◆ WHAT YOU ARE ASKED TO DO
Here the job is to copy the data exactly and to exclude every image from it.

◆ PROVIDED DATA
______________________________

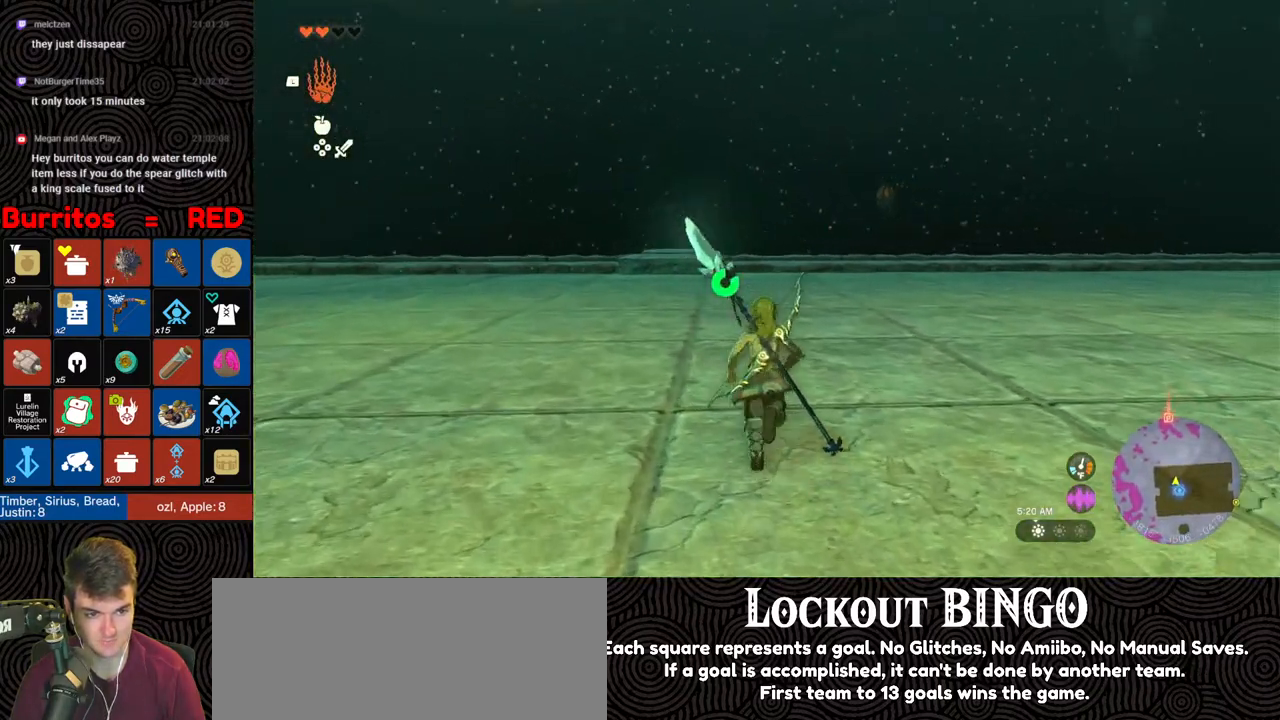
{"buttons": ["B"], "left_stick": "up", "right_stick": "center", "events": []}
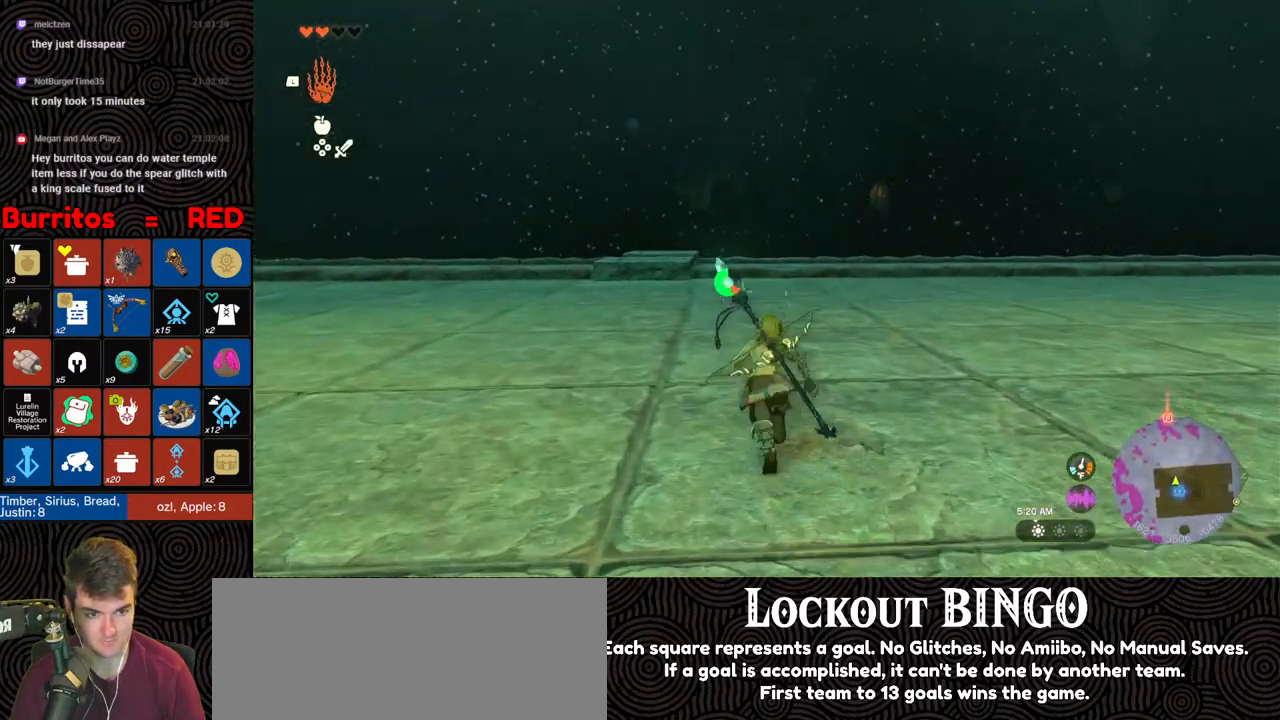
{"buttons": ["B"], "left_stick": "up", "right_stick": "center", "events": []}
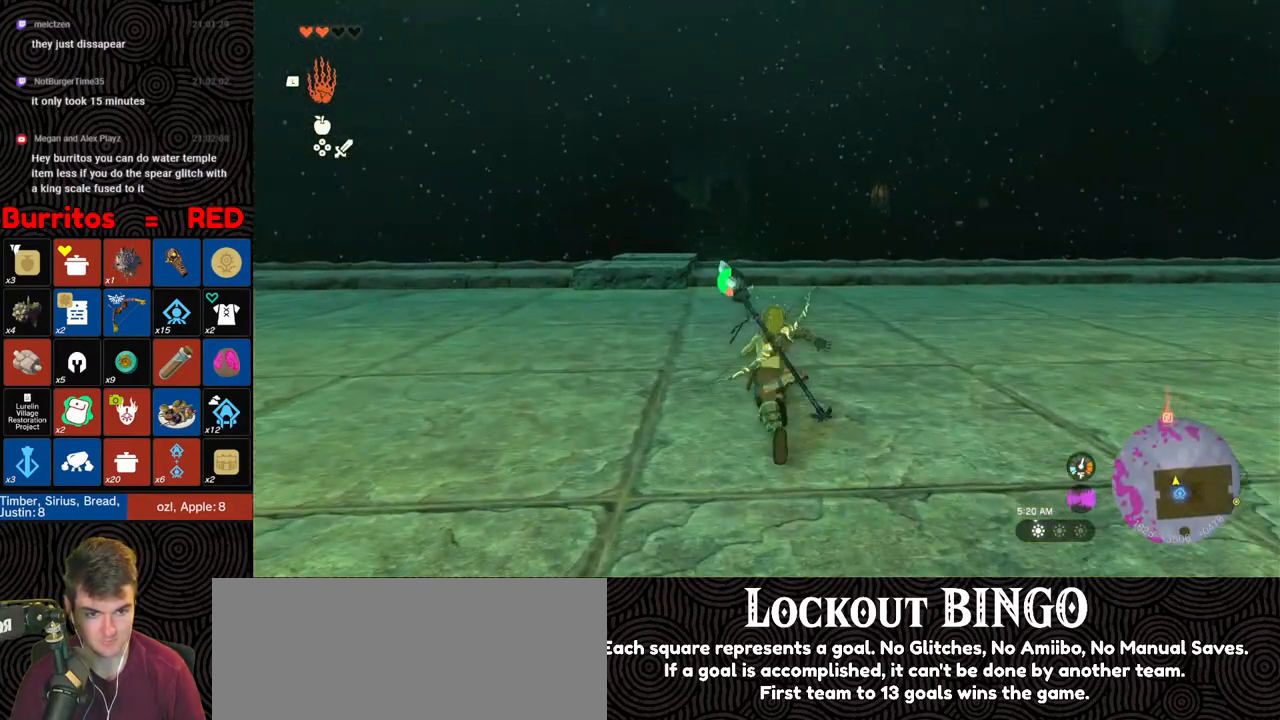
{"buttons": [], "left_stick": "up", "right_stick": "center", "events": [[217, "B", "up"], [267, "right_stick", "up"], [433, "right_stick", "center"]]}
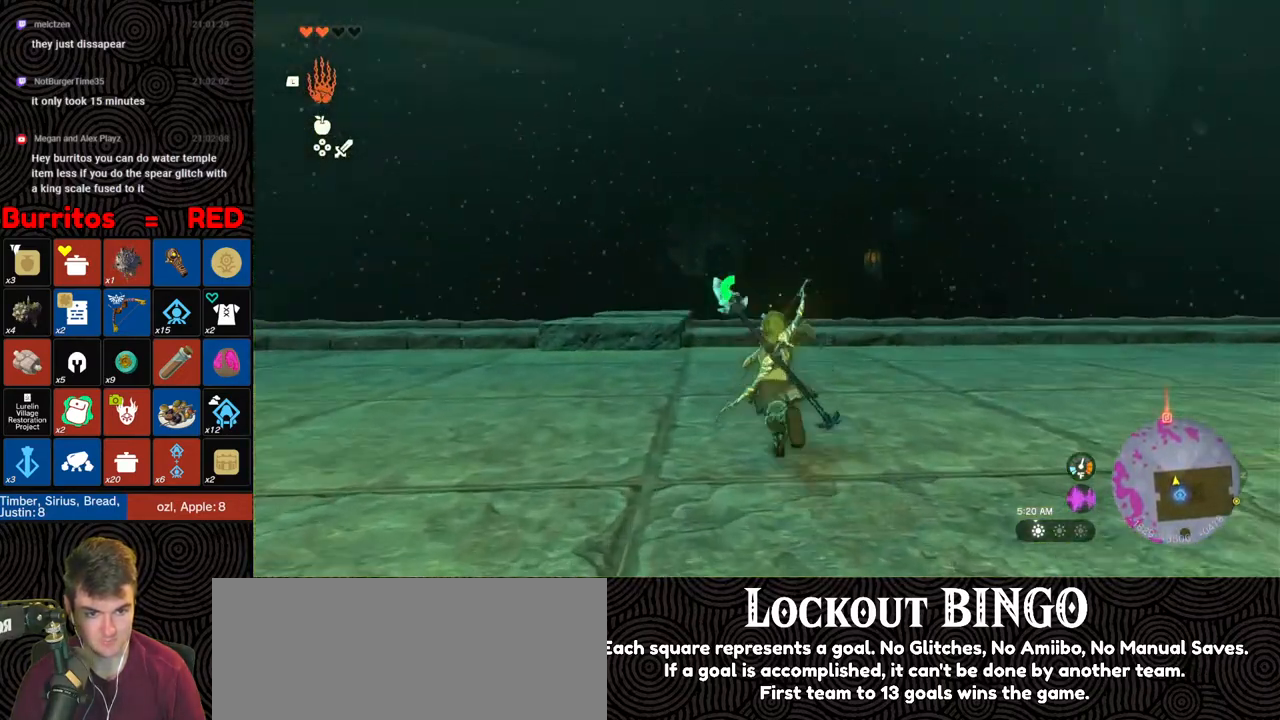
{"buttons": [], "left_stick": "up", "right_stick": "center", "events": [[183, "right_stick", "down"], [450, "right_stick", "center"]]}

______________________________

◆ YOUR SOLUTION
{"buttons": ["B"], "left_stick": "up", "right_stick": "center", "events": []}
{"buttons": ["B"], "left_stick": "up", "right_stick": "center", "events": []}
{"buttons": [], "left_stick": "up", "right_stick": "center", "events": [[217, "B", "up"], [267, "right_stick", "up"], [433, "right_stick", "center"]]}
{"buttons": [], "left_stick": "up", "right_stick": "center", "events": [[183, "right_stick", "down"], [450, "right_stick", "center"]]}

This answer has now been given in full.